Build Sequence & Recommendations
The sequence below is not arbitrary. Each phase unlocks the next: SOPs enable agents, agents free capacity, freed capacity builds the knowledge system, the knowledge system enables the group programme. Skipping phases creates fragile systems that depend on Alex's manual oversight to function — which defeats the purpose.
The immediate priority is not building new systems. It is documenting what already exists so that intelligent allocation becomes possible. Most of the 8–10 hours of weekly admin can be removed from Alex's plate within 4–6 weeks with this foundation in place.
The temptation in systems design is to start with the most interesting or visible problem — in Alex's case, probably the group programme or the CRM. The architecture above says: start with the invisible infrastructure first.

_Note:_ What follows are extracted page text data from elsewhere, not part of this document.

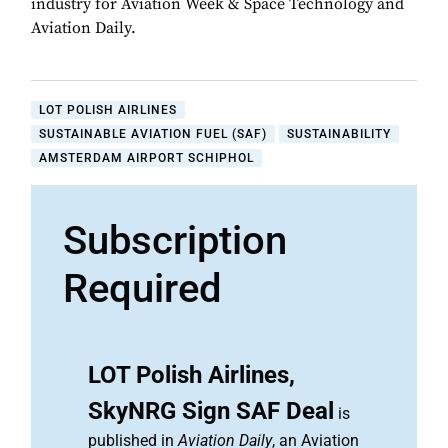
industry for Aviation Week & Space Technology and
Aviation Daily.
LOT POLISH AIRLINES
SUSTAINABLE AVIATION FUEL (SAF)
SUSTAINABILITY
AMSTERDAM AIRPORT SCHIPHOL
Subscription
Required
LOT Polish Airlines,
SkyNRG Sign SAF Deal
is
published in
Aviation Daily
, an Aviation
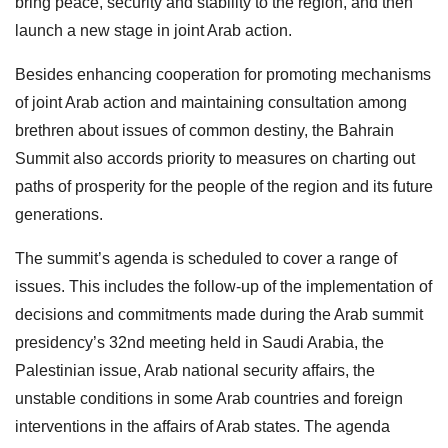
bring peace, security and stability to the region, and then
launch a new stage in joint Arab action.
Besides enhancing cooperation for promoting mechanisms
of joint Arab action and maintaining consultation among
brethren about issues of common destiny, the Bahrain
Summit also accords priority to measures on charting out
paths of prosperity for the people of the region and its future
generations.
The summit’s agenda is scheduled to cover a range of
issues. This includes the follow-up of the implementation of
decisions and commitments made during the Arab summit
presidency’s 32nd meeting held in Saudi Arabia, the
Palestinian issue, Arab national security affairs, the
unstable conditions in some Arab countries and foreign
interventions in the affairs of Arab states. The agenda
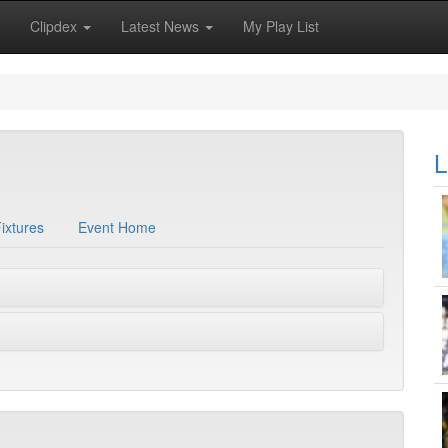
Clipdex
Latest News
My Play List
L
ixtures
Event Home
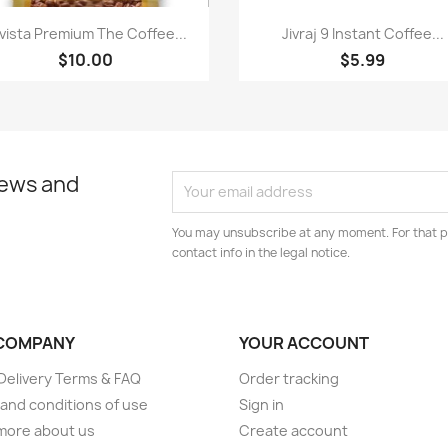
Quick view
Quick view


vista Premium The Coffee...
Jivraj 9 Instant Coffee...
$10.00
$5.99
news and
You may unsubscribe at any moment. For that p
contact info in the legal notice.
COMPANY
YOUR ACCOUNT
elivery Terms & FAQ
Order tracking
and conditions of use
Sign in
more about us
Create account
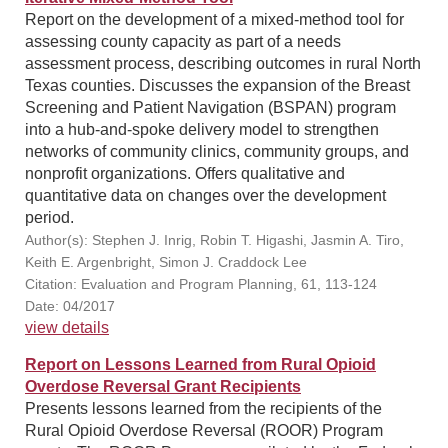
Report on the development of a mixed-method tool for
assessing county capacity as part of a needs
assessment process, describing outcomes in rural North
Texas counties. Discusses the expansion of the Breast
Screening and Patient Navigation (BSPAN) program
into a hub-and-spoke delivery model to strengthen
networks of community clinics, community groups, and
nonprofit organizations. Offers qualitative and
quantitative data on changes over the development
period.
Author(s): Stephen J. Inrig, Robin T. Higashi, Jasmin A. Tiro,
Keith E. Argenbright, Simon J. Craddock Lee
Citation: Evaluation and Program Planning, 61, 113-124
Date: 04/2017
view details
Report on Lessons Learned from Rural Opioid
Overdose Reversal Grant Recipients
Presents lessons learned from the recipients of the
Rural Opioid Overdose Reversal (ROOR) Program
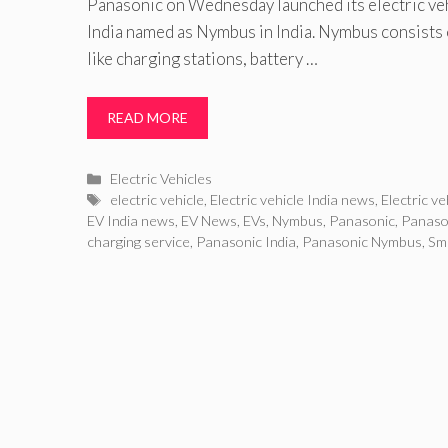
Panasonic on Wednesday launched its electric veh
India named as Nymbus in India. Nymbus consists
like charging stations, battery …
READ MORE
Categories
Electric Vehicles
Tags
electric vehicle
,
Electric vehicle India news
,
Electric v
EV India news
,
EV News
,
EVs
,
Nymbus
,
Panasonic
,
Panaso
charging service
,
Panasonic India
,
Panasonic Nymbus
,
Sm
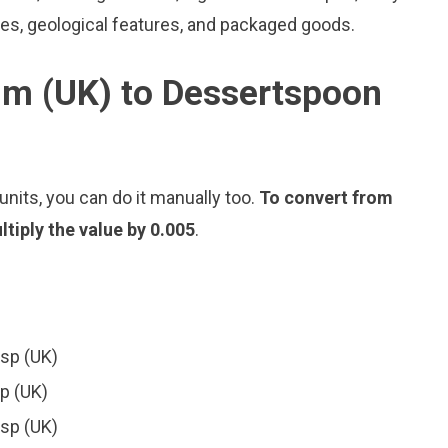
les, geological features, and packaged goods.
im (UK) to Dessertspoon
nits, you can do it manually too.
To convert from
tiply the value by 0.005
.
dsp (UK)
sp (UK)
dsp (UK)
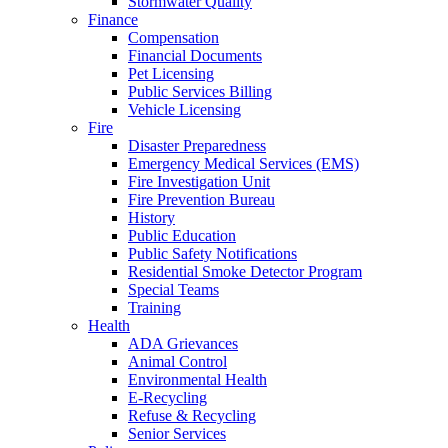
Stormwater Quality
Finance
Compensation
Financial Documents
Pet Licensing
Public Services Billing
Vehicle Licensing
Fire
Disaster Preparedness
Emergency Medical Services (EMS)
Fire Investigation Unit
Fire Prevention Bureau
History
Public Education
Public Safety Notifications
Residential Smoke Detector Program
Special Teams
Training
Health
ADA Grievances
Animal Control
Environmental Health
E-Recycling
Refuse & Recycling
Senior Services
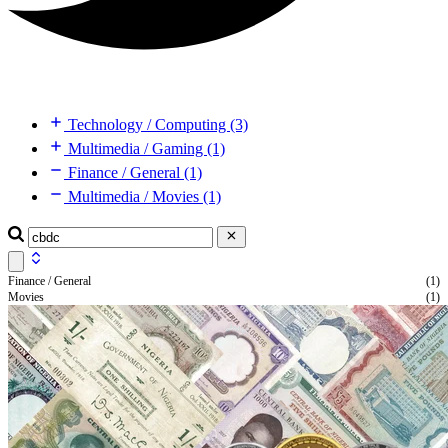
Technology / Computing (3)
Multimedia / Gaming (1)
Finance / General (1)
Multimedia / Movies (1)
Finance / General
(1)
Movies
(1)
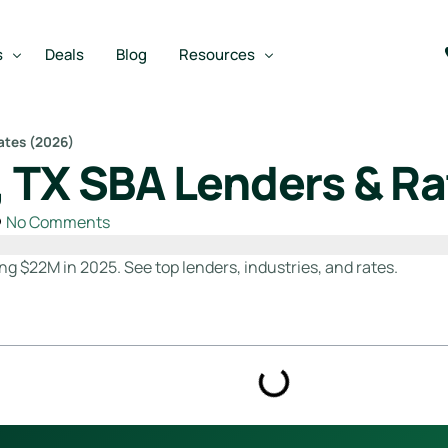
s
Deals
Blog
Resources
ates (2026)
 TX SBA Lenders & Ra
Best SBA Lenders
an
Best SBA Lenders By Industry
No Comments
SBA Calculators
ng $22M in 2025. See top lenders, industries, and rates.
on Loan
SBA Service Providers
oan
Best SBA Lenders by State
Free Business Plan Writer
SBA Lender Finder
SBA Rate Report Card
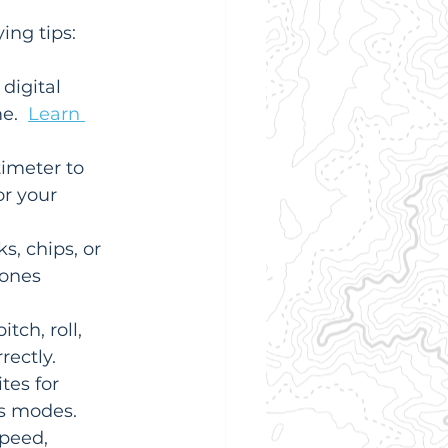
ing tips:
digital 
e.  
Learn 
imeter to 
r your 
s, chips, or 
ones 
tch, roll, 
rectly.
tes for 
us modes.
peed, 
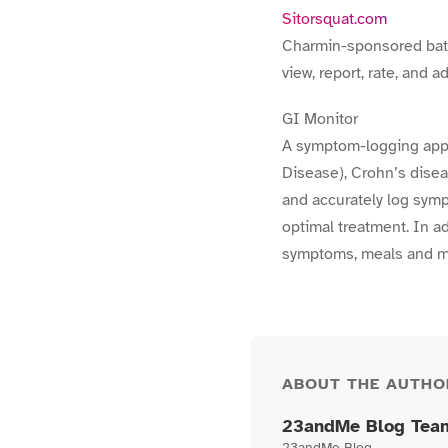
Sitorsquat.com
Charmin-sponsored bathr
view, report, rate, and 
GI Monitor
A symptom-logging appl
Disease), Crohn’s diseas
and accurately log symp
optimal treatment. In a
symptoms, meals and m
ABOUT THE AUTHO
23andMe Blog Tea
23andMe Blog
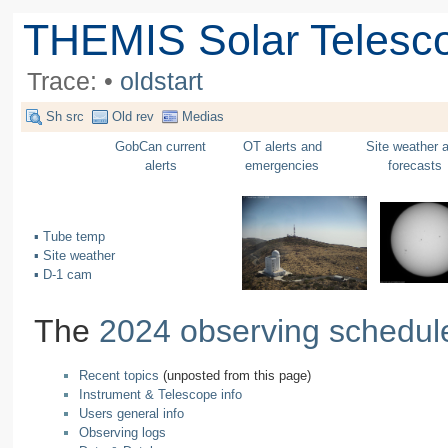
THEMIS Solar Telesc
Trace:
•
oldstart
Sh src
Old rev
Medias
GobCan current
OT alerts and
Site weather 
alerts
emergencies
forecasts
▪ Tube temp
▪ Site weather
▪ D-1 cam
The
2024 observing schedul
Recent topics
(unposted from this page)
Instrument & Telescope info
Users general info
Observing logs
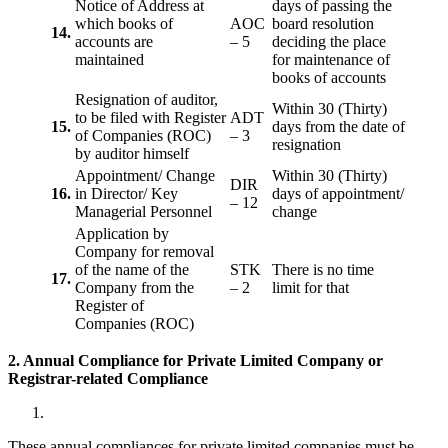
Notice of Address at
days of passing the
which books of
AOC
board resolution
14.
accounts are
– 5
deciding the place
maintained
for maintenance of
books of accounts
Resignation of auditor,
Within 30 (Thirty)
to be filed with Register
ADT
15.
days from the date of
of Companies (ROC)
– 3
resignation
by auditor himself
Appointment/ Change
Within 30 (Thirty)
DIR
16.
in Director/ Key
days of appointment/
– 12
Managerial Personnel
change
Application by
Company for removal
of the name of the
STK
There is no time
17.
Company from the
– 2
limit for that
Register of
Companies (ROC)
2. Annual Compliance for Private Limited Company or
Registrar-related
Compliance
These annual compliances for private limited companies must be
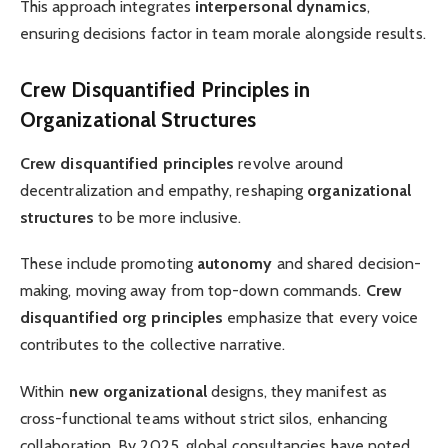
This approach integrates
interpersonal dynamics
,
ensuring decisions factor in team morale alongside results.
Crew Disquantified Principles in
Organizational Structures
Crew disquantified principles
revolve around
decentralization and empathy, reshaping
organizational
structures
to be more inclusive.
These include promoting
autonomy
and shared decision-
making, moving away from top-down commands.
Crew
disquantified org principles
emphasize that every voice
contributes to the collective narrative.
Within
new organizational
designs, they manifest as
cross-functional teams without strict silos, enhancing
collaboration. By 2025, global consultancies have noted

SOPs before agents. Knowledge system before content workflow. Foundation before product. This sequencing feels slower in week one and dramatically faster by month three. Systems built on a solid foundation adapt and improve. Systems built reactively require constant manual intervention to keep running — which is exactly where Alex started.
The goal is not a perfect system. The goal is a system designed around how Alex actually works — one that compounds over time, adapts as the business grows, and returns hours to the work that only Alex can do.